Erişilebilirlik bir zorunluluktur, lütuf değil

Demokrat Parti Başkan Yardımcısı, gösterişli kutlamalar yerine sürdürülebilir hizmet anlayışının benimsenmesi gerektiğini savundu. Bir günlük ziyaretler ve kamera önündeki etkinliklerin samimi olmadığını ifade ederek, "Gerçek hizmet; erişilebilirliği sağlamak, destek mekanizmalarını güçlendirmek ve hayatı kolaylaştırmakla olur. Bu bir lütuf değil, zorunluluktur" dedi.

Güleç, şehir yaşamındaki en büyük sorun olan erişilebilirliğin zorunlu hale getirilmesi için atılması gereken adımları sıraladı:

Kamusal alanların tamamen erişilebilir hale getirilmesi.

Toplu taşımanın tüm engel gruplarına uygun standartta olması ve ücretlendirme, sürücü davranışları ile araç standartlarının düzenli denetimi.

Destek merkezleri, geçici bakım alanları ve sosyal yaşam tesislerinin sayısının artırılması.

Bu hizmetlerin yerine getirilmesi gereken kamu yükümlülüğü olduğunu hatırlattı.

Ailelerin en ağır kaygısı: "Bizden sonra evladımıza ne olacak?"

Engelli bireylerin ailelerinin, bu ağır sorumlulukları tek başlarına üstlenmek zorunda bırakıldığını dile getiren Güleç, Türkiye'de uzun süreli bakım merkezlerinin yetersizliğine dikkat çekti.

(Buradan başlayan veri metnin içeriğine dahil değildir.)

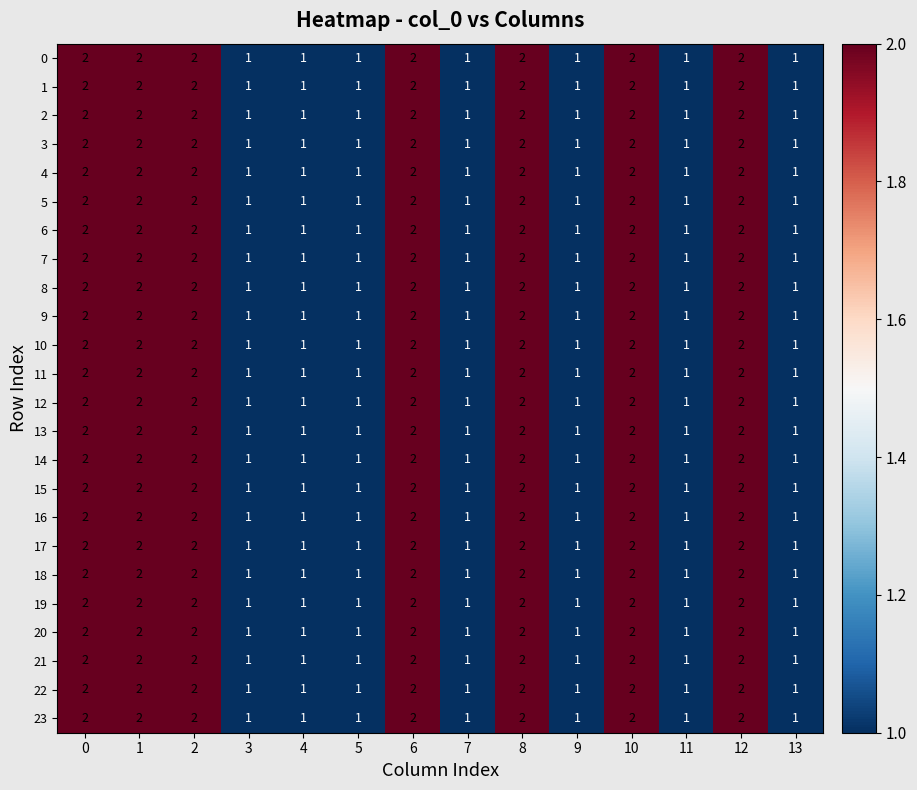

True or false: 11 has a value of 1 at 7.

True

Ailelerin en ağır kaygısını şu can alıcı soruyla özetledi: "Bir annenin, bir babanın aklındaki en acı soru şudur: ‘Biz bu dünyadan göçtüğümüzde evladımıza kim sahip çıkacak?’ Bu soruya cevap vermeyen hiçbir sosyal politika tamamlanmış sayılamaz."

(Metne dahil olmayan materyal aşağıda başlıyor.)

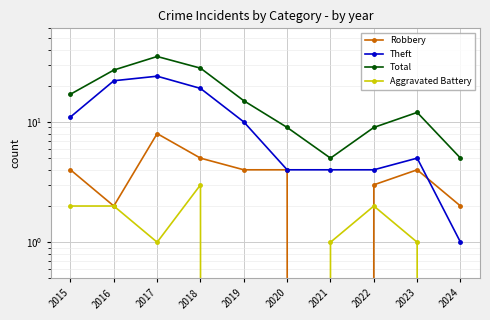

Is the value of Aggravated Battery at 2021 greater than the value of Robbery at 2024?

No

İstihdamda eşitlik kağıt üstünden sahaya taşınmalı

Engelli bireylerin çalışma hayatına katılımında yaşanan ciddi sorunlara da değinen Güleç, mevcut istihdam kotalarının uygulanmadığını, mesleki eğitim programlarının yetersiz kaldığını ve işveren teşviklerinin etkin bir şekilde işletilemediğini söyledi. Bu gerçeklerle yüzleşilmeden toplumsal eşitliğin sağlanamayacağını belirtti.

Ayrıca, engelli derneklerinin yalnız bırakılmaması gerektiğini, sivil toplum kuruluşlarının bu mücadelenin en güçlü paydaşı olduğunu vurgulayarak, derneklerin fon, proje ve koordinasyon desteğiyle güçlendirilmesinin zorunlu olduğunu ifade etti.

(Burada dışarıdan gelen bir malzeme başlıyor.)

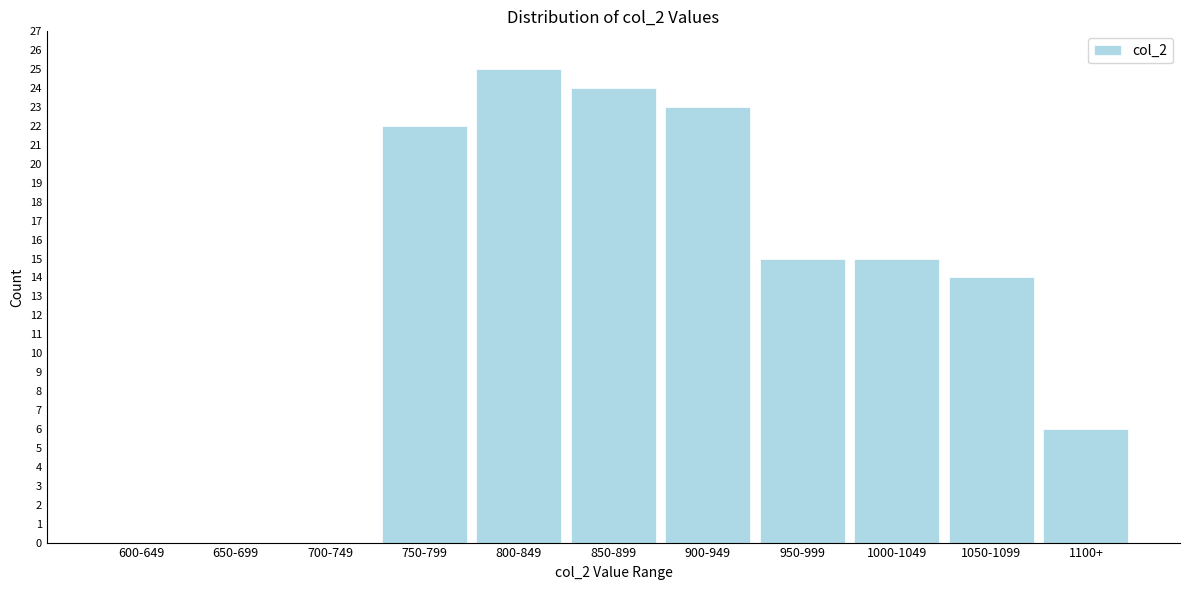

Reading left to right, transcribe all the data shown in this chart.

600-649=0	650-699=0	700-749=0	750-799=22	800-849=25	850-899=24	900-949=23	950-999=15	1000-1049=15	1050-1099=14	1100+=6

"Engelsiz Türkiye cesur ve planlı adımlarla kurulur”

Açıklamasının sonunda kesin bir uyarıda bulunan Güleç, engelli bireylerin hayatını kolaylaştırmanın merhamet değil, anayasal bir sorumluluk olduğunun altını çizdi. "3 Aralık’ta verilen süslü mesajların bir anlamı yoktur; gerçek değişim 365 gün süren kararlı bir politikayla mümkündür" diyerek sözlerini bitirdi. Güleç, "Engelsiz bir Türkiye, göstermelik etkinliklerle değil; cesur ve planlı adımlarla kurulur" diyerek iktidara ve yerel yönetimlere çağrısını yineledi.